Some MIIS T&I professors have been busy lately. Professor John Balcom has two new literary translations from Chinese on the shelf and Professor Anthony Pym has recently published a revised and extended meditation on translator ethics:
Stone Cell and Trees Without Wind
About the authors
John Balcom has translated and published more than a dozen books into English from Chinese. He is Associate Professor and Chinese Program Head at the Monterey Institute, and current president of ALTA. Balcom’s recent publications include Stone Cell by Lo Fu and Trees Without Wind by Li Rui. Other publications from Balcom Taiwan’s Indigenous Writers: An Anthology of Stories, Essays, and Poems, which received the 2006 Northern California Book Award.
Lo Fu, the author of Stone Cell , is the pen name of Mo Luofu, born in China in 1928. He joined the military during the Sino-Japanese War (1937-1945) and moved to Taiwan in 1949. While stationed in southern Taiwan in 1954, he founded the Epoch Poetry Society with Zhang Mo and Ya Xian. He immigrated to Vancouver in 1996, where he still lives.
Born in Beijing in 1950, the experimental writer Li Rui, the author of Trees Without Wind, came of age in the thick of the Cultural Revolution. His experiences shaped not only his perception of China’s unraveling but also his novelistic style. Combining the stylistic innovations of Modernist literature, particularly a Faulknerian play with dialogue and form, and content and language drawn from rural China, Li Rui’s writing captures the harsh reality of a world turned upside down by ideological conflict.
Stone Cell
A companion volume to Lo Fu’s book-length poem, “Driftwood”, Stone Cell compiles writing from every decade of his celebrated literary career. Lo Fu is the author of twelve volumes of poetry. He has won all the major literary awards in Taiwan, including the China Times Literary Award and the National Literary Award. Lo Fu’s previous book, Driftwood, was noted as one of the ‘poetry books of the year’ on the Poetry Foundation’s blog, “Harriet.”
Trees Without Wind
Unfolding in the tense years of the Cultural Revolution (1966–1976), Trees Without Wind takes place in a remote Shanxi village in which a rare affliction has left the residents physically stunted. Director Liu, an older revolutionary and local commune head, becomes embroiled in a power struggle with Zhang Weiguo, a young ideologue who believes he is the model of a true revolutionary. Complicating matters is a woman named Nuanyu, who, like Zhang Weiguo and Director Liu, is an outsider untouched by the village’s disease. “Wedded” to all of the male villagers, Nuanyu lives a polygamous lifestyle that is based on necessity and at odds with the puritanical idealism of the Cultural Revolution. The deformed villagers, representing the manipulated masses of China, become pawns in the Party representatives’ factional infighting. Director Liu and Zhang Weiguo’s explosive tug of war is part of a larger battle among politics, self-interest, and passion gripping a world undone by ideological extremism. A collectively-told narrative powered by distinctive subjectivities, Trees Without Wind is a milestone in the fictional treatment of this historical event.

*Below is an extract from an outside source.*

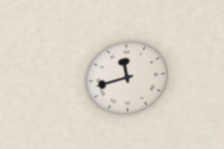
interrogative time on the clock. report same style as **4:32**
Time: **11:43**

Anthony Pym–On Translator Ethics: Principles for Mediation Between Cultures
This is about people, not texts – a translator ethics seeks to embrace the intercultural identity of the translatory subject, in its full array of possible actions. Based on seminars originally given at the Collège International de Philosophie in Paris, this translation from French has been fully revised by the author and extended to include critical commentaries on activist translation theory, non-professional translation, interventionist practices, and the impact of new translation technologies. The result takes the traditional discussion of ethics into the way mediators can actively create cooperation between cultures, while at the same time addressing very practical questions such as when one should translate or not translate, how much translators should charge, or whose side they should be on. On Translator Ethics offers a point of reference for the key debates in contemporary Translation Studies.